= Beginning of Section =
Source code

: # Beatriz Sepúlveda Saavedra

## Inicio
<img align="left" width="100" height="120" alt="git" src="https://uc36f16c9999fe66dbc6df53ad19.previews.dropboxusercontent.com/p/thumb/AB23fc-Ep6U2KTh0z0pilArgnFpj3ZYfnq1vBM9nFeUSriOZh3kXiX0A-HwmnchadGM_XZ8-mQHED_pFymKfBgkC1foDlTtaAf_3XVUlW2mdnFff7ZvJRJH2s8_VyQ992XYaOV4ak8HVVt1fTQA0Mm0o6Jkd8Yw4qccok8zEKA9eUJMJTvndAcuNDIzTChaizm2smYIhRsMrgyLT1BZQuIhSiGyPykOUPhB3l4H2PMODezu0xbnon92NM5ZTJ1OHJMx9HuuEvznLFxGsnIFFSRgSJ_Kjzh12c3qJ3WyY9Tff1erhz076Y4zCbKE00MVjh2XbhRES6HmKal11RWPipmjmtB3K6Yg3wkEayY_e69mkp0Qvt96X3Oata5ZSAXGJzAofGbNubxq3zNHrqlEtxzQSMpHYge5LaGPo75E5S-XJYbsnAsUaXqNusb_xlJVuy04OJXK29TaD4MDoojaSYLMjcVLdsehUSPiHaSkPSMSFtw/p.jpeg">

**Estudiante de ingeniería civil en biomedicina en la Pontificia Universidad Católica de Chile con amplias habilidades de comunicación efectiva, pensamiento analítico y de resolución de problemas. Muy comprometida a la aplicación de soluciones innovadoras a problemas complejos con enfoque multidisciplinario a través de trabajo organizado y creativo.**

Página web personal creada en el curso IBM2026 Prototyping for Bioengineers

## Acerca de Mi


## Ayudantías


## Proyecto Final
= End of Section =
The full listing above needs to be transcribed exactly.

SOLVED EXERCISE:
Source code

: # Beatriz Sepúlveda Saavedra

## Inicio
<img align="left" width="100" height="120" alt="git" src="https://uc36f16c9999fe66dbc6df53ad19.previews.dropboxusercontent.com/p/thumb/AB23fc-Ep6U2KTh0z0pilArgnFpj3ZYfnq1vBM9nFeUSriOZh3kXiX0A-HwmnchadGM_XZ8-mQHED_pFymKfBgkC1foDlTtaAf_3XVUlW2mdnFff7ZvJRJH2s8_VyQ992XYaOV4ak8HVVt1fTQA0Mm0o6Jkd8Yw4qccok8zEKA9eUJMJTvndAcuNDIzTChaizm2smYIhRsMrgyLT1BZQuIhSiGyPykOUPhB3l4H2PMODezu0xbnon92NM5ZTJ1OHJMx9HuuEvznLFxGsnIFFSRgSJ_Kjzh12c3qJ3WyY9Tff1erhz076Y4zCbKE00MVjh2XbhRES6HmKal11RWPipmjmtB3K6Yg3wkEayY_e69mkp0Qvt96X3Oata5ZSAXGJzAofGbNubxq3zNHrqlEtxzQSMpHYge5LaGPo75E5S-XJYbsnAsUaXqNusb_xlJVuy04OJXK29TaD4MDoojaSYLMjcVLdsehUSPiHaSkPSMSFtw/p.jpeg">

**Estudiante de ingeniería civil en biomedicina en la Pontificia Universidad Católica de Chile con amplias habilidades de comunicación efectiva, pensamiento analítico y de resolución de problemas. Muy comprometida a la aplicación de soluciones innovadoras a problemas complejos con enfoque multidisciplinario a través de trabajo organizado y creativo.**

Página web personal creada en el curso IBM2026 Prototyping for Bioengineers

## Acerca de Mi


## Ayudantías


## Proyecto Final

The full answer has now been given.